* **ВЫБРАННЫЙ ОТРЫВОК**
====
Душевные муки, если кто не знает, – это врагу не пожелаешь. Они, как проказа, медленно гложут и разъедают человека изнутри.
Смерть отца – это кошмар.
Даже когда он старенький и до этого очень долго болел.
А когда отцу было всего 46 лет?
А когда это было убийство?
А если ты знал обо всем, но ничего не сделал, чтобы этому помешать…
Это даже описать невозможно. Вот и на Александра трагическая гибель отца произвела такое впечатление, что он всю оставшуюся жизнь мучился сознанием своей вины в произошедшем. «Эта неизлечимая душевная рана совести, – как заметит позже его внучатный племянник Великий князь Николай Михайлович, – испортила всю последующую его жизнь на земле».
====
* **ИСХОДНЫЕ ДАННЫЕ**

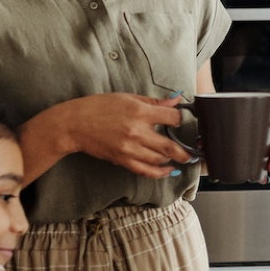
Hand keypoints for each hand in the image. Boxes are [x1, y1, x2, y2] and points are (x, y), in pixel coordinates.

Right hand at [37, 93, 195, 178]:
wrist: (74, 124)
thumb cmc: (98, 106)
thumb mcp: (127, 97)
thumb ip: (153, 102)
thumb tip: (174, 101)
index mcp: (140, 112)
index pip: (172, 119)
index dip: (182, 120)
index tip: (185, 121)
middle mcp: (137, 132)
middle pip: (170, 145)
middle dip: (186, 151)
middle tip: (195, 152)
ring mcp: (130, 148)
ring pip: (160, 159)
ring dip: (173, 160)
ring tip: (180, 159)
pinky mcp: (122, 159)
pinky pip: (145, 170)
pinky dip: (159, 172)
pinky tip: (167, 171)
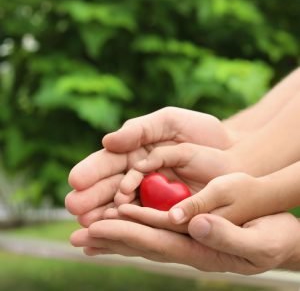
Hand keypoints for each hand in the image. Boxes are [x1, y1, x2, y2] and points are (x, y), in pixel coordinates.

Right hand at [66, 107, 235, 224]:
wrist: (233, 152)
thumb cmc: (200, 133)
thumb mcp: (168, 121)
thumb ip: (139, 129)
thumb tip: (108, 140)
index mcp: (135, 153)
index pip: (108, 163)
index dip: (92, 171)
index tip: (76, 179)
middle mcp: (139, 177)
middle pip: (110, 188)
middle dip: (91, 197)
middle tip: (75, 206)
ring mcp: (152, 196)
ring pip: (123, 207)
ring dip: (105, 215)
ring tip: (88, 221)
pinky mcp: (168, 212)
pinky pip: (147, 219)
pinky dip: (131, 224)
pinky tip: (117, 227)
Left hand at [70, 212, 299, 273]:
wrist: (280, 235)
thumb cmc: (274, 237)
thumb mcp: (258, 238)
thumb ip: (225, 233)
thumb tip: (193, 222)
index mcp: (200, 249)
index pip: (156, 242)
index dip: (126, 234)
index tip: (98, 227)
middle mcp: (187, 246)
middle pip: (141, 242)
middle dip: (109, 238)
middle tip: (78, 236)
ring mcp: (186, 237)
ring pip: (143, 235)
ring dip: (115, 233)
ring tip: (88, 232)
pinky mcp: (188, 227)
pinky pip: (155, 226)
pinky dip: (133, 224)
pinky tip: (118, 221)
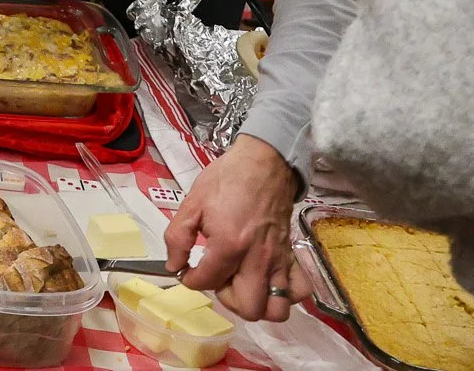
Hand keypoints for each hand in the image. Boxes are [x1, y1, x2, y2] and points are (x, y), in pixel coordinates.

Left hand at [164, 134, 307, 321]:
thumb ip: (178, 237)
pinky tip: (266, 281)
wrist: (263, 163)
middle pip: (249, 308)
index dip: (190, 280)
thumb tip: (174, 266)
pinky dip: (284, 294)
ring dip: (256, 303)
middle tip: (217, 277)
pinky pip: (299, 291)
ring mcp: (279, 261)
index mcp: (229, 245)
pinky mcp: (292, 256)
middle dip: (226, 298)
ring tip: (240, 283)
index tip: (187, 270)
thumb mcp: (192, 203)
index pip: (207, 282)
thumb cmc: (225, 180)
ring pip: (276, 309)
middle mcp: (258, 259)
====
* **УСЛОВИЯ ЗАДАНИЯ**
a – Кто, согласно отрывку о гибели отца Александра, назвал её последствия «неизлечимой душевной раной совести»?
b – Допишите отрывок о гибели отца Александра, начав сразу после его последнего предложения.

* **ОТВЕТЫ**
a – Это сказал внучатный племянник Александра, Великий князь Николай Михайлович.

b –
Историк К.В.Кудряшов развивает эту мысль:
«Известие о трагической судьбе отца нравственно потрясло Александра. Вне себя он воскликнул: «Скажут, что я отцеубийца! Мне обещали не посягать на его жизнь. О, я несчастнейший из людей!» С ним сделались нервные судороги, и он впал в обморочное состояние. С трудом удалось Палену привести его в себя. «Перестаньте ребячиться!» – потребовал он от Александра».